- **DATA PROVIDED**:
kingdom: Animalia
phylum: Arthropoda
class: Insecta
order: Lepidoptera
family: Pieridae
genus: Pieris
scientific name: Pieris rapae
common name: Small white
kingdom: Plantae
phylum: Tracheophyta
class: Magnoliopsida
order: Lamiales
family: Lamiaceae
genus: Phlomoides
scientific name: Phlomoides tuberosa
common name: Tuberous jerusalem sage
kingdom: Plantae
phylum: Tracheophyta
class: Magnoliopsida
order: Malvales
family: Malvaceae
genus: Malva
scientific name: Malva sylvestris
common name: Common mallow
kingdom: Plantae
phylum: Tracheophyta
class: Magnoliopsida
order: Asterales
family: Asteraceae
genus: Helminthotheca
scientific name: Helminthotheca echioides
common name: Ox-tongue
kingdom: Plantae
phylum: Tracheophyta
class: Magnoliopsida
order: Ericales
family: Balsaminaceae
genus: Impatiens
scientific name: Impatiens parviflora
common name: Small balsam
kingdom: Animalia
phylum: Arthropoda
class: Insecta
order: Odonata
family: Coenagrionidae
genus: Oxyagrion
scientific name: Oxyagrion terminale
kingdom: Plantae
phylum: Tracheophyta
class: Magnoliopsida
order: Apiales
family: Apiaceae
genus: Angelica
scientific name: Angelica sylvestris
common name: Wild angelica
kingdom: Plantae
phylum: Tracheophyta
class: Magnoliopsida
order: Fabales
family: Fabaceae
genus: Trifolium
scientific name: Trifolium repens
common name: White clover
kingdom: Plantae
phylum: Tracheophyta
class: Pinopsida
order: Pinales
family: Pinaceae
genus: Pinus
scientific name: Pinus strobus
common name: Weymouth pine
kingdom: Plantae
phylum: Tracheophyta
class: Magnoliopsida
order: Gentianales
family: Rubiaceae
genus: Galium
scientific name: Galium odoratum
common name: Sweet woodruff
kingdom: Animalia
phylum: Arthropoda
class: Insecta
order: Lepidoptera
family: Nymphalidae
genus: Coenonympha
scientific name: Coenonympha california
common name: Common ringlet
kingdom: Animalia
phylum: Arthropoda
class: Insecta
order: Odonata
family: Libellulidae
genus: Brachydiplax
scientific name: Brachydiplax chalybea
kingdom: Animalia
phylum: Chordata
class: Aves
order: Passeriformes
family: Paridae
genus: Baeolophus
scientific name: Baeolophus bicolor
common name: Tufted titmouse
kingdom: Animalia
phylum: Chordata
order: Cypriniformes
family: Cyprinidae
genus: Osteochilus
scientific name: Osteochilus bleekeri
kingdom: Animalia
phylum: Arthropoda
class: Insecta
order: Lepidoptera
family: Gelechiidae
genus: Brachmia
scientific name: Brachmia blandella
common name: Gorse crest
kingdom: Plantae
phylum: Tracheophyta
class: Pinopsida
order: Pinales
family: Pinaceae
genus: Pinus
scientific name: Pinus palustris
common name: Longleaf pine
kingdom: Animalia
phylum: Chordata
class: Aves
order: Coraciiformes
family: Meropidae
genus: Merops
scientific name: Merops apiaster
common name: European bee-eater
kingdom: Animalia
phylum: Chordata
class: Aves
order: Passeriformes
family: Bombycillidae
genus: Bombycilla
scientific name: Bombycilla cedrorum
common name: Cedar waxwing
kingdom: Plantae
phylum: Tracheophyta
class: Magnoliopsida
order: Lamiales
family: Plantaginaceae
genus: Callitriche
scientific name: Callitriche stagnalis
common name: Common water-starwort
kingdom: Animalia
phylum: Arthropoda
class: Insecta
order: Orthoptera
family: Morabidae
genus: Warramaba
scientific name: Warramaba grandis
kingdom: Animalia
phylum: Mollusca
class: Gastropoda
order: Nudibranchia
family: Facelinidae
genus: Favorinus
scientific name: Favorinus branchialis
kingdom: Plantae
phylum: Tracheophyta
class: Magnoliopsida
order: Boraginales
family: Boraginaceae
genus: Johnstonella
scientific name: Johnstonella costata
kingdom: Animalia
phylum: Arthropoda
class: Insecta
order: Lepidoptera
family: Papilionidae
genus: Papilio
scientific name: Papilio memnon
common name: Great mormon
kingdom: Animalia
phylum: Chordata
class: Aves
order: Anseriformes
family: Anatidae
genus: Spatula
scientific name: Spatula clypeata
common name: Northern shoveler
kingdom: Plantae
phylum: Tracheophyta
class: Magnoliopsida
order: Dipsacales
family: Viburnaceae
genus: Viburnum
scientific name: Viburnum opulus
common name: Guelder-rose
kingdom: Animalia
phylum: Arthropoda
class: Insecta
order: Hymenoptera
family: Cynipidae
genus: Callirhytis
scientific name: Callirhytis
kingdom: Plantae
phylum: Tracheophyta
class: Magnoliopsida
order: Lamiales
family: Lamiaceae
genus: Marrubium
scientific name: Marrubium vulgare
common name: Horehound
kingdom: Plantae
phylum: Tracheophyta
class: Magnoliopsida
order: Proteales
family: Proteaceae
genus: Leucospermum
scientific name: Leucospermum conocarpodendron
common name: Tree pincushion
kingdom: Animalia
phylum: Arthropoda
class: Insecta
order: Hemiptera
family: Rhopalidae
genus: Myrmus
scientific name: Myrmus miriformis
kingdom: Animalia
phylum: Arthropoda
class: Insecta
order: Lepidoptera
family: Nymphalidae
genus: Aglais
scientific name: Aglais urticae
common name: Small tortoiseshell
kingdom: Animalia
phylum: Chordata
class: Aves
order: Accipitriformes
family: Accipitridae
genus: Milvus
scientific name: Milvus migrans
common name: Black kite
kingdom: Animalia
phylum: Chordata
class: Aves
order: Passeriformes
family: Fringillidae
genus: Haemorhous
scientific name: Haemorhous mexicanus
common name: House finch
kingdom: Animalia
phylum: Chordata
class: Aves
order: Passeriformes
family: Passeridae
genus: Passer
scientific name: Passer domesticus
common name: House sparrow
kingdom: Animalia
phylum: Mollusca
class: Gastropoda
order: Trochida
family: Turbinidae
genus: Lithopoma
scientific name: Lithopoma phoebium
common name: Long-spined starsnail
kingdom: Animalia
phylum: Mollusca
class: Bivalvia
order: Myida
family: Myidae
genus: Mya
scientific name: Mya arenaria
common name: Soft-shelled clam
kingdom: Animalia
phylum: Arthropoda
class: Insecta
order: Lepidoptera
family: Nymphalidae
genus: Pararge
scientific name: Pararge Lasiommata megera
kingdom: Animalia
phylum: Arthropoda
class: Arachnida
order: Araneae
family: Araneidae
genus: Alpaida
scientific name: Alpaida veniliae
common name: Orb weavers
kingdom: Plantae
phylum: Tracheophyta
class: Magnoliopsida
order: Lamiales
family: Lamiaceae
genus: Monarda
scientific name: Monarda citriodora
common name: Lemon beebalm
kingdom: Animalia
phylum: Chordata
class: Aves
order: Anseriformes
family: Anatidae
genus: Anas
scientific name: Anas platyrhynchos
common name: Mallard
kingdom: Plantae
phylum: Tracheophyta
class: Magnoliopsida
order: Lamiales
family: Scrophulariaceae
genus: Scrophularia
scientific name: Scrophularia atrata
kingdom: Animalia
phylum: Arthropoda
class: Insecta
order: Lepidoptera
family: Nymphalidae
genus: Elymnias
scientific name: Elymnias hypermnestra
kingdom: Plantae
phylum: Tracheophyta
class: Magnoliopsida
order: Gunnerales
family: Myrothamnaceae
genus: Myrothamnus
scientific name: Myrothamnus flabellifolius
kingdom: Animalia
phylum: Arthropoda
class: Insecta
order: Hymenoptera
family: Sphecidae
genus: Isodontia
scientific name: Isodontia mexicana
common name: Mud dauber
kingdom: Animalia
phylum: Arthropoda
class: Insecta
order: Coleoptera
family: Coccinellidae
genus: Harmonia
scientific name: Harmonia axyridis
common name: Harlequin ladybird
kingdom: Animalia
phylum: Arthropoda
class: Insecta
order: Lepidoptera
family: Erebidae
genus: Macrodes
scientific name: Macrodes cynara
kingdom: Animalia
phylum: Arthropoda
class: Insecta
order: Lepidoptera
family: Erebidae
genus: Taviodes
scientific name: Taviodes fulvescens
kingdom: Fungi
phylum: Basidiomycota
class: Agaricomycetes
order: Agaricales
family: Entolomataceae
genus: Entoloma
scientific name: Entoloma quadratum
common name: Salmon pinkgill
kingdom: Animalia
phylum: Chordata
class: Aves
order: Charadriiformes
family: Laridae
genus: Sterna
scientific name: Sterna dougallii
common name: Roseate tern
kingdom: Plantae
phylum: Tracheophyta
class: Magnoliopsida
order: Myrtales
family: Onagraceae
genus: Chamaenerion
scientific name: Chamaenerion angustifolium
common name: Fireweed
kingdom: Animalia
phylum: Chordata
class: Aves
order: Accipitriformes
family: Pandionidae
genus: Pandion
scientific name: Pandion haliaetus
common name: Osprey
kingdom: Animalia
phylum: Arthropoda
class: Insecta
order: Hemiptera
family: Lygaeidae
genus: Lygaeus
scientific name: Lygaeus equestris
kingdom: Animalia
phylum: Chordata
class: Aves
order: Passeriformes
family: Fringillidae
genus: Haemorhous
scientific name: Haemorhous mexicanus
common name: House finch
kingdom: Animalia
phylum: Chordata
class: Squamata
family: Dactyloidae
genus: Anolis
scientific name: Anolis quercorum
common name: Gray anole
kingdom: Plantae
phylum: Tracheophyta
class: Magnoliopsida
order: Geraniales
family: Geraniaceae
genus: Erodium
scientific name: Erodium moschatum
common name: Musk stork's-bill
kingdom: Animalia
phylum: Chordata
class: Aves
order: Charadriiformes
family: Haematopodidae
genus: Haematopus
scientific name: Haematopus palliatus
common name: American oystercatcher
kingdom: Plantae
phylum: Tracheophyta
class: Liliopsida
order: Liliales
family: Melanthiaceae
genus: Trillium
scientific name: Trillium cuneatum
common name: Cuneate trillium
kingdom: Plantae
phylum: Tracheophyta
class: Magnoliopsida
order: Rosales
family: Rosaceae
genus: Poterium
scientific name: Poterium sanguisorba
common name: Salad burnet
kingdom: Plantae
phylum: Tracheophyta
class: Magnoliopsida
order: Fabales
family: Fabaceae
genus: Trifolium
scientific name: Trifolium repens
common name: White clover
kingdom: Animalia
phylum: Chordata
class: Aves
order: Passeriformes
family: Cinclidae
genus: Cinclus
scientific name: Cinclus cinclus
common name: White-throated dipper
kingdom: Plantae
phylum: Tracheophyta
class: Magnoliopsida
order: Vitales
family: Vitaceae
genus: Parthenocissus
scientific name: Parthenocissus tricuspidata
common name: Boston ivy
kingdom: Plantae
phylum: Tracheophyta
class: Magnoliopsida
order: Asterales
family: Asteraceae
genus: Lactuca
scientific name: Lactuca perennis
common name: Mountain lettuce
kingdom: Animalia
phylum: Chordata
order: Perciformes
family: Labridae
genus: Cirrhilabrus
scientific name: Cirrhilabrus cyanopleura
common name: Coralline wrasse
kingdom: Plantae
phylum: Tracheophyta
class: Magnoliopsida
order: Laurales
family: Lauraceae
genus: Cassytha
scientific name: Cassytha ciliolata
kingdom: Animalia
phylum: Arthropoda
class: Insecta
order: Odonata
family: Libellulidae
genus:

- **YOUR TASK**:
Can you reproduce word for word the part of the listing that opens with its first line and closes with the line containing "family: Paridae", both of those lines included?

- **RESULT OF THE TASK**:
kingdom: Animalia
phylum: Arthropoda
class: Insecta
order: Lepidoptera
family: Pieridae
genus: Pieris
scientific name: Pieris rapae
common name: Small white
kingdom: Plantae
phylum: Tracheophyta
class: Magnoliopsida
order: Lamiales
family: Lamiaceae
genus: Phlomoides
scientific name: Phlomoides tuberosa
common name: Tuberous jerusalem sage
kingdom: Plantae
phylum: Tracheophyta
class: Magnoliopsida
order: Malvales
family: Malvaceae
genus: Malva
scientific name: Malva sylvestris
common name: Common mallow
kingdom: Plantae
phylum: Tracheophyta
class: Magnoliopsida
order: Asterales
family: Asteraceae
genus: Helminthotheca
scientific name: Helminthotheca echioides
common name: Ox-tongue
kingdom: Plantae
phylum: Tracheophyta
class: Magnoliopsida
order: Ericales
family: Balsaminaceae
genus: Impatiens
scientific name: Impatiens parviflora
common name: Small balsam
kingdom: Animalia
phylum: Arthropoda
class: Insecta
order: Odonata
family: Coenagrionidae
genus: Oxyagrion
scientific name: Oxyagrion terminale
kingdom: Plantae
phylum: Tracheophyta
class: Magnoliopsida
order: Apiales
family: Apiaceae
genus: Angelica
scientific name: Angelica sylvestris
common name: Wild angelica
kingdom: Plantae
phylum: Tracheophyta
class: Magnoliopsida
order: Fabales
family: Fabaceae
genus: Trifolium
scientific name: Trifolium repens
common name: White clover
kingdom: Plantae
phylum: Tracheophyta
class: Pinopsida
order: Pinales
family: Pinaceae
genus: Pinus
scientific name: Pinus strobus
common name: Weymouth pine
kingdom: Plantae
phylum: Tracheophyta
class: Magnoliopsida
order: Gentianales
family: Rubiaceae
genus: Galium
scientific name: Galium odoratum
common name: Sweet woodruff
kingdom: Animalia
phylum: Arthropoda
class: Insecta
order: Lepidoptera
family: Nymphalidae
genus: Coenonympha
scientific name: Coenonympha california
common name: Common ringlet
kingdom: Animalia
phylum: Arthropoda
class: Insecta
order: Odonata
family: Libellulidae
genus: Brachydiplax
scientific name: Brachydiplax chalybea
kingdom: Animalia
phylum: Chordata
class: Aves
order: Passeriformes
family: Paridae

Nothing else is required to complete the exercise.